» Instruction: Duplicate every line below character for character, keeping the original order.

[Dataset records]
━━━━
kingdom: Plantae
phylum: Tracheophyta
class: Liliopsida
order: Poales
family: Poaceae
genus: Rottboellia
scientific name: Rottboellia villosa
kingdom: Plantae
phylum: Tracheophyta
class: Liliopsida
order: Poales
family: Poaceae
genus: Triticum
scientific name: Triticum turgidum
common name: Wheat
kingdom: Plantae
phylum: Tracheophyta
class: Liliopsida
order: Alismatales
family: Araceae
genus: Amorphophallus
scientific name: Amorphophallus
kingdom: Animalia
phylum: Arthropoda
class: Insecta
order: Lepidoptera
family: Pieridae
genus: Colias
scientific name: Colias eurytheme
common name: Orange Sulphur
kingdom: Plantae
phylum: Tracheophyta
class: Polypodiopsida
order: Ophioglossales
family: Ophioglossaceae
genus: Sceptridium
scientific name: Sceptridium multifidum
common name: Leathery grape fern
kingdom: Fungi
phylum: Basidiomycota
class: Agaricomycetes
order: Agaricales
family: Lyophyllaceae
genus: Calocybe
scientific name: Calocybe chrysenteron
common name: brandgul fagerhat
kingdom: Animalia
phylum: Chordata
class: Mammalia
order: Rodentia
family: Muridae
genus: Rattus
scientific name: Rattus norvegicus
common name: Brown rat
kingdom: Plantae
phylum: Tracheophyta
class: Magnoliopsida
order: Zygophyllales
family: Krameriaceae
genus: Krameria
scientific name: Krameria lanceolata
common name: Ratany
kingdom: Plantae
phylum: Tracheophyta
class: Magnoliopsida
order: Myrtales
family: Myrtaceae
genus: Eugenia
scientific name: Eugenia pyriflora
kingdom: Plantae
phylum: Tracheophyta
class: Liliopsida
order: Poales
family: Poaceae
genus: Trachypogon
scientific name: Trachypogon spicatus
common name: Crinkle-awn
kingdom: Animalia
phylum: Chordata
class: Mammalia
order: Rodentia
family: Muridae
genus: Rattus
━━━━
» Response:
kingdom: Plantae
phylum: Tracheophyta
class: Liliopsida
order: Poales
family: Poaceae
genus: Rottboellia
scientific name: Rottboellia villosa
kingdom: Plantae
phylum: Tracheophyta
class: Liliopsida
order: Poales
family: Poaceae
genus: Triticum
scientific name: Triticum turgidum
common name: Wheat
kingdom: Plantae
phylum: Tracheophyta
class: Liliopsida
order: Alismatales
family: Araceae
genus: Amorphophallus
scientific name: Amorphophallus
kingdom: Animalia
phylum: Arthropoda
class: Insecta
order: Lepidoptera
family: Pieridae
genus: Colias
scientific name: Colias eurytheme
common name: Orange Sulphur
kingdom: Plantae
phylum: Tracheophyta
class: Polypodiopsida
order: Ophioglossales
family: Ophioglossaceae
genus: Sceptridium
scientific name: Sceptridium multifidum
common name: Leathery grape fern
kingdom: Fungi
phylum: Basidiomycota
class: Agaricomycetes
order: Agaricales
family: Lyophyllaceae
genus: Calocybe
scientific name: Calocybe chrysenteron
common name: brandgul fagerhat
kingdom: Animalia
phylum: Chordata
class: Mammalia
order: Rodentia
family: Muridae
genus: Rattus
scientific name: Rattus norvegicus
common name: Brown rat
kingdom: Plantae
phylum: Tracheophyta
class: Magnoliopsida
order: Zygophyllales
family: Krameriaceae
genus: Krameria
scientific name: Krameria lanceolata
common name: Ratany
kingdom: Plantae
phylum: Tracheophyta
class: Magnoliopsida
order: Myrtales
family: Myrtaceae
genus: Eugenia
scientific name: Eugenia pyriflora
kingdom: Plantae
phylum: Tracheophyta
class: Liliopsida
order: Poales
family: Poaceae
genus: Trachypogon
scientific name: Trachypogon spicatus
common name: Crinkle-awn
kingdom: Animalia
phylum: Chordata
class: Mammalia
order: Rodentia
family: Muridae
genus: Rattus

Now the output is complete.